A nest of my self-indulgent writings.

Terbentur, Terbentur, Terbentuk

“Nujes, kok diabisin sih?”

Lelaki yang barusan dipanggil namanya itu tidak menghiraukan pertanyaan barusan, ia sedang sibuk mengunyah dan menyantap kukis yang masih hangat baru keluar dari oven. Aroma vanila bercampur cokelat mengapung di udara, membuat si lelaki tadi mengunyah sekaligus menghidu udara di sekitarnya.

“Jes, ih! Jawab dong!

“Lagi makan?!” Jawab lelaki itu akhirnya dengan tatapan galak. Namun kontras dengan reaksi di wajah, tangan kirinya menggenggam tangan si perempuan dengan lembut. “Ya, masa kamu bikin buat aku tapi nggak dihabisin?”

Oknum pembuat kue merengut, “Nanti kamu sakit perut...”

“Kamu masukin racun?!”

Nujes menepuk-nepuk dadanya keras, memperlihatkan reaksi dramatis sebagai respon. Tentu saja ia tahu gadis di hadapannya ini tidak mungkin meracuninya. Memang, dia bisa hidup tenang kalau lelaki itu kenapa-kenapa?

“Yang bener aja?!” disodorkan sebuah gelas berisi air hangat ke hadapan kekasihnya. Ekspresi si perempuan masih agak ketakutan dan khawatir Nujes sakit karena makan kukis buatannya, “Aku ga bisa hidup tenang kali, kalau kamu kenapa-kenapa.”

Tuh, kan.

“Enak kok, beneran deh. Cuma agak keras aja.”

“Bener?”

“Makanya, kalau bikin tuh dicoba dong, ibu koki.” Si lelaki tidak tahu apa sebutan untuk seseorang yang membuat kue, anggap saja koki, seperti tukang masak lainnya. “Aaaa, buka mulutnya anak manis?”

Perempuan itu memutar bola matanya mendengar ajakan Nujes untuk membuka mulut.
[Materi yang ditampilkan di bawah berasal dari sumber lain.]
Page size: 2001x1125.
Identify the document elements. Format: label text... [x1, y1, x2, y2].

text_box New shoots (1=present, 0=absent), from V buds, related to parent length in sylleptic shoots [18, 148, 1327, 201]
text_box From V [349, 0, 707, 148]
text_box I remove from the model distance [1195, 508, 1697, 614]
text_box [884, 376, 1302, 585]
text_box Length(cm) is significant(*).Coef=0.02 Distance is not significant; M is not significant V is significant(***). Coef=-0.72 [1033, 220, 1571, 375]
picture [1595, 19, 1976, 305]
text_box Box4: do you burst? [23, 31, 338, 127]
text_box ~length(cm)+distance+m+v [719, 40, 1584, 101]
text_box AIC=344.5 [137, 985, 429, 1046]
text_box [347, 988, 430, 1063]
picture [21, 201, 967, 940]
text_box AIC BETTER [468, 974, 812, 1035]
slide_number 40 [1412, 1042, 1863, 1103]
Meskipun ia agak kesal dengan nada suara lelaki di hadapannya yang terkesan dibuat-buat, namun ia tetap membuka mulut saat sebuah kukis disodorkan ke depan bibirnya.
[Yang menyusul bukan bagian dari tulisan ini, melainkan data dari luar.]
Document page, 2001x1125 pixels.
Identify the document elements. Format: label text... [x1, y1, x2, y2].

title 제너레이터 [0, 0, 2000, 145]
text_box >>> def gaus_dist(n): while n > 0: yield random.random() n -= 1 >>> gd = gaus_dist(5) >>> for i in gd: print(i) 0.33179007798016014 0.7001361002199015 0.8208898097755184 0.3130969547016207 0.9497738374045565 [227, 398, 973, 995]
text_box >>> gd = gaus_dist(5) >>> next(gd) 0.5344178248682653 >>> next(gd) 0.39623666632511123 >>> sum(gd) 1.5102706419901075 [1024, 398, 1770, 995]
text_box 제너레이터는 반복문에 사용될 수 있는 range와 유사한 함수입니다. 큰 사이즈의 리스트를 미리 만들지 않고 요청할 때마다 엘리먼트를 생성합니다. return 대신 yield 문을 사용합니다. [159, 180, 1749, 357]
Ia gigit sedikit, memang keras. Beberapa remahan menempel di lipgloss yang ia kenakan dan kemudian diseka oleh jempol milik Nujes. Tidak bohong, hatinya jadi berdebar lebih kencang seakan mau kabur dari tulang rusuk yang didesain kokoh itu. Selain deg-degan, ia juga kesal karena entitas di hadapannya justru memasang ekspresi jenaka. Sepertinya karena melihat rona merah di pipi muncul tanpa minta izin.

“Enak, kan?”

Perempuan itu mengangguk, “Iya, cuma agak keras aja.”

“Makanya, dicoba dulu lain kali. Jangan jadiin orang lain tumbal.”

Dicubitnya perut Nujes yang tertutup kaus hitam dengan lambang Metallica. Si oknum yang diserang malah tertawa kencang, mungkin cubitan tersebut cuma serasa gigitan semut kecil. Mengingat ukuran tubuh mereka bedanya jauh sekali.

“Satu lagi,” lelaki itu melanjutkan, “jangan lupa buat percaya diri. Kamu bisa bikin kue kok. Enak. Aku suka.

Seperti secangkir teh hangat di musim hujan, kalimat sederhana dari Nujes mampu menghangatkan hatinya yang kalut karena kehilangan rasa percaya diri belakangan ini. Mungkin, ia akan gagal di satu kesempatan. Atau satu kesempatan lain lagi. Bahkan di kesempatan selanjutnya lagi. Tapi—

“Kalo gagal lagi, gimana?”

“Coba lagi, lah?”

“Siapa yang mau jadi kelinci percobaan lagi?”

“Aku, aku di sini terus kok.”

“Males.”

“Ish!” Nujes menyentil dahi si perempuan. “Inget, ya. Terbentur, terbentur, terbentuk.”

—nggak masalah kalau ia bisa terbentuk suatu hari nanti. Lebih lagi kalau ada Nujes di sisinya, masalah hidup nggak terasa begitu berat. Kayaknya?